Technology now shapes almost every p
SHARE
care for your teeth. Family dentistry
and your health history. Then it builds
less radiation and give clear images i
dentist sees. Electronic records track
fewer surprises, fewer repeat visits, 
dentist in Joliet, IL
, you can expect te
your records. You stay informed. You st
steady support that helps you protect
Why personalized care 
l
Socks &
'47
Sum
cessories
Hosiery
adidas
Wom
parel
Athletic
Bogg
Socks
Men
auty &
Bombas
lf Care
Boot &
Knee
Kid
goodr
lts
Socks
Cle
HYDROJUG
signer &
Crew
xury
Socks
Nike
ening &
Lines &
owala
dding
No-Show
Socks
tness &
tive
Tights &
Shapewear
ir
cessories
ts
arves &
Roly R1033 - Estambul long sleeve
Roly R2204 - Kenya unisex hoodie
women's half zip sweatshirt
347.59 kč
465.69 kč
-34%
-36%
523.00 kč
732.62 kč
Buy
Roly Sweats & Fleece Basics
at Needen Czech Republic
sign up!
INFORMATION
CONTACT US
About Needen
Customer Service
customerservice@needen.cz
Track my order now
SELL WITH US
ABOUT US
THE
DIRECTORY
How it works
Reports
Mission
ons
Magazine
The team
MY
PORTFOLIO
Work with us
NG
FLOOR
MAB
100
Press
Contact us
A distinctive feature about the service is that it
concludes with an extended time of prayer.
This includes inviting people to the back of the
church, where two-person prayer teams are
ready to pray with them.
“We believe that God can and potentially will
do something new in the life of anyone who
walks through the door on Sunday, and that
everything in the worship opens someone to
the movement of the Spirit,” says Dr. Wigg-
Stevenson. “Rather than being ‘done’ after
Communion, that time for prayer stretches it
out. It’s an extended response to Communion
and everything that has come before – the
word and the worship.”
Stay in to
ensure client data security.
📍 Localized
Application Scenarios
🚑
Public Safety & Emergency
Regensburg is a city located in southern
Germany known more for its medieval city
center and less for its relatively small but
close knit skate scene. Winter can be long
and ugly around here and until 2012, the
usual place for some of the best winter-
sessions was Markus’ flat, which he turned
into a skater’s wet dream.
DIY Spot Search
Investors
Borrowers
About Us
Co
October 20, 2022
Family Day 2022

Problem to solve:
Reproduce every line of the material above word for word, from the first line to the last.

Answer box:
Technology now shapes almost every p
SHARE
care for your teeth. Family dentistry
and your health history. Then it builds
less radiation and give clear images i
dentist sees. Electronic records track
fewer surprises, fewer repeat visits, 
dentist in Joliet, IL
, you can expect te
your records. You stay informed. You st
steady support that helps you protect
Why personalized care 
l
Socks &
'47
Sum
cessories
Hosiery
adidas
Wom
parel
Athletic
Bogg
Socks
Men
auty &
Bombas
lf Care
Boot &
Knee
Kid
goodr
lts
Socks
Cle
HYDROJUG
signer &
Crew
xury
Socks
Nike
ening &
Lines &
owala
dding
No-Show
Socks
tness &
tive
Tights &
Shapewear
ir
cessories
ts
arves &
Roly R1033 - Estambul long sleeve
Roly R2204 - Kenya unisex hoodie
women's half zip sweatshirt
347.59 kč
465.69 kč
-34%
-36%
523.00 kč
732.62 kč
Buy
Roly Sweats & Fleece Basics
at Needen Czech Republic
sign up!
INFORMATION
CONTACT US
About Needen
Customer Service
customerservice@needen.cz
Track my order now
SELL WITH US
ABOUT US
THE
DIRECTORY
How it works
Reports
Mission
ons
Magazine
The team
MY
PORTFOLIO
Work with us
NG
FLOOR
MAB
100
Press
Contact us
A distinctive feature about the service is that it
concludes with an extended time of prayer.
This includes inviting people to the back of the
church, where two-person prayer teams are
ready to pray with them.
“We believe that God can and potentially will
do something new in the life of anyone who
walks through the door on Sunday, and that
everything in the worship opens someone to
the movement of the Spirit,” says Dr. Wigg-
Stevenson. “Rather than being ‘done’ after
Communion, that time for prayer stretches it
out. It’s an extended response to Communion
and everything that has come before – the
word and the worship.”
Stay in to
ensure client data security.
📍 Localized
Application Scenarios
🚑
Public Safety & Emergency
Regensburg is a city located in southern
Germany known more for its medieval city
center and less for its relatively small but
close knit skate scene. Winter can be long
and ugly around here and until 2012, the
usual place for some of the best winter-
sessions was Markus’ flat, which he turned
into a skater’s wet dream.
DIY Spot Search
Investors
Borrowers
About Us
Co
October 20, 2022
Family Day 2022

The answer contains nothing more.